**ASSIGNMENT**
Change "Shortcuts" to "Hotkeys" throughout the source text of every row, and write that text out again with nothing else altered. Leave the pictures out of your answer.
-------- SUPPLIED MATERIAL
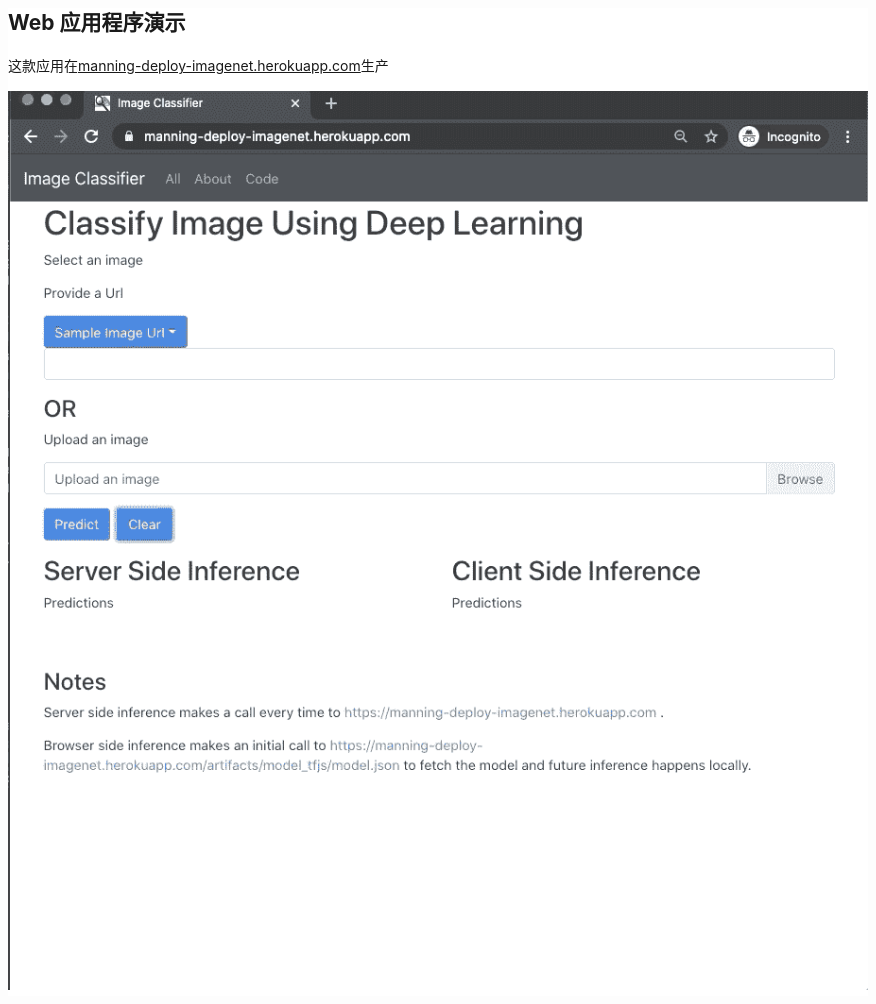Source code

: ## Web 应用程序演示

这款应用在[manning-deploy-imagenet.herokuapp.com](https://manning-deploy-imagenet.herokuapp.com/)生产

![](img/92c317a83fa36cc8053a4b8a55841a40.png)
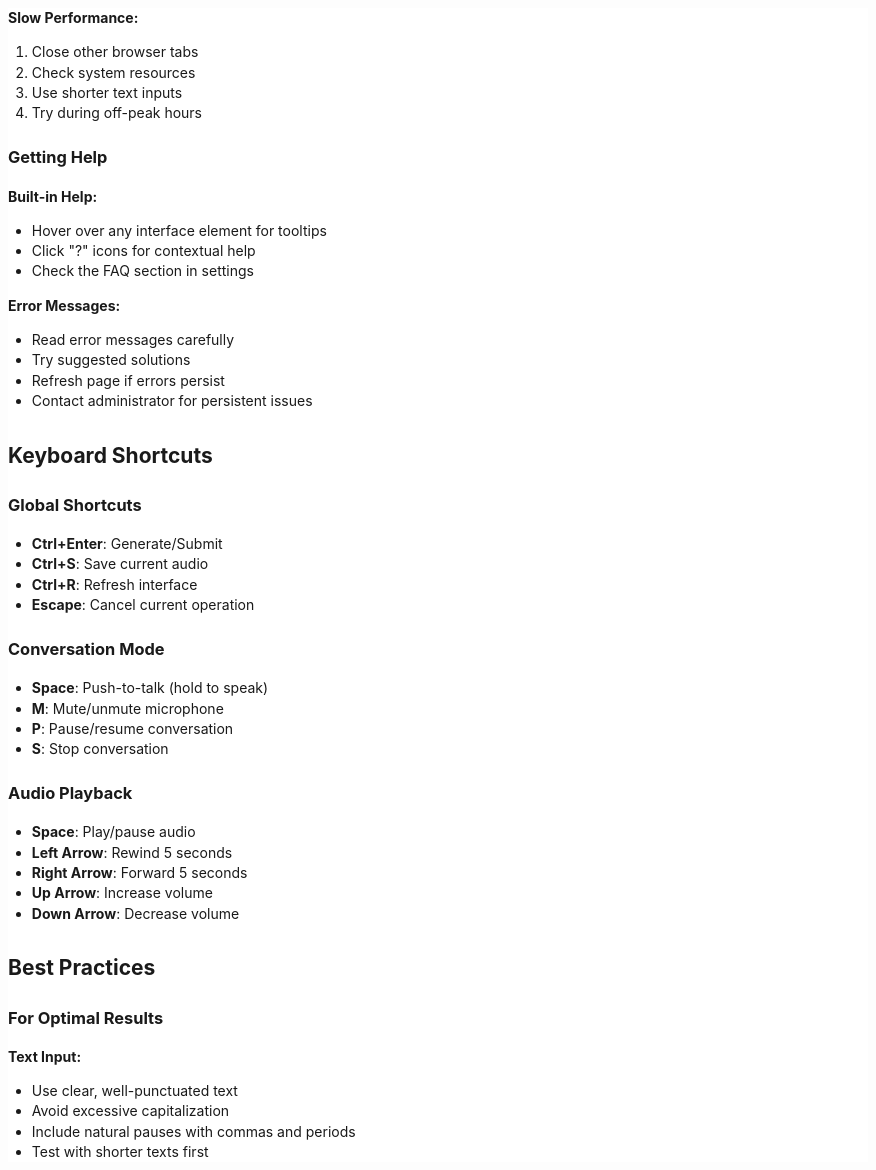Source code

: **Slow Performance:**
1. Close other browser tabs
2. Check system resources
3. Use shorter text inputs
4. Try during off-peak hours

### Getting Help

**Built-in Help:**
- Hover over any interface element for tooltips
- Click "?" icons for contextual help
- Check the FAQ section in settings

**Error Messages:**
- Read error messages carefully
- Try suggested solutions
- Refresh page if errors persist
- Contact administrator for persistent issues

## Keyboard Shortcuts

### Global Shortcuts
- **Ctrl+Enter**: Generate/Submit
- **Ctrl+S**: Save current audio
- **Ctrl+R**: Refresh interface
- **Escape**: Cancel current operation

### Conversation Mode
- **Space**: Push-to-talk (hold to speak)
- **M**: Mute/unmute microphone
- **P**: Pause/resume conversation
- **S**: Stop conversation

### Audio Playback
- **Space**: Play/pause audio
- **Left Arrow**: Rewind 5 seconds
- **Right Arrow**: Forward 5 seconds
- **Up Arrow**: Increase volume
- **Down Arrow**: Decrease volume

## Best Practices

### For Optimal Results

**Text Input:**
- Use clear, well-punctuated text
- Avoid excessive capitalization
- Include natural pauses with commas and periods
- Test with shorter texts first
----------------
**ANSWER AREA**
Source code

: ## Web 应用程序演示

这款应用在[manning-deploy-imagenet.herokuapp.com](https://manning-deploy-imagenet.herokuapp.com/)生产

![](img/92c317a83fa36cc8053a4b8a55841a40.png)
Source code

: **Slow Performance:**
1. Close other browser tabs
2. Check system resources
3. Use shorter text inputs
4. Try during off-peak hours

### Getting Help

**Built-in Help:**
- Hover over any interface element for tooltips
- Click "?" icons for contextual help
- Check the FAQ section in settings

**Error Messages:**
- Read error messages carefully
- Try suggested solutions
- Refresh page if errors persist
- Contact administrator for persistent issues

## Keyboard Hotkeys

### Global Hotkeys
- **Ctrl+Enter**: Generate/Submit
- **Ctrl+S**: Save current audio
- **Ctrl+R**: Refresh interface
- **Escape**: Cancel current operation

### Conversation Mode
- **Space**: Push-to-talk (hold to speak)
- **M**: Mute/unmute microphone
- **P**: Pause/resume conversation
- **S**: Stop conversation

### Audio Playback
- **Space**: Play/pause audio
- **Left Arrow**: Rewind 5 seconds
- **Right Arrow**: Forward 5 seconds
- **Up Arrow**: Increase volume
- **Down Arrow**: Decrease volume

## Best Practices

### For Optimal Results

**Text Input:**
- Use clear, well-punctuated text
- Avoid excessive capitalization
- Include natural pauses with commas and periods
- Test with shorter texts first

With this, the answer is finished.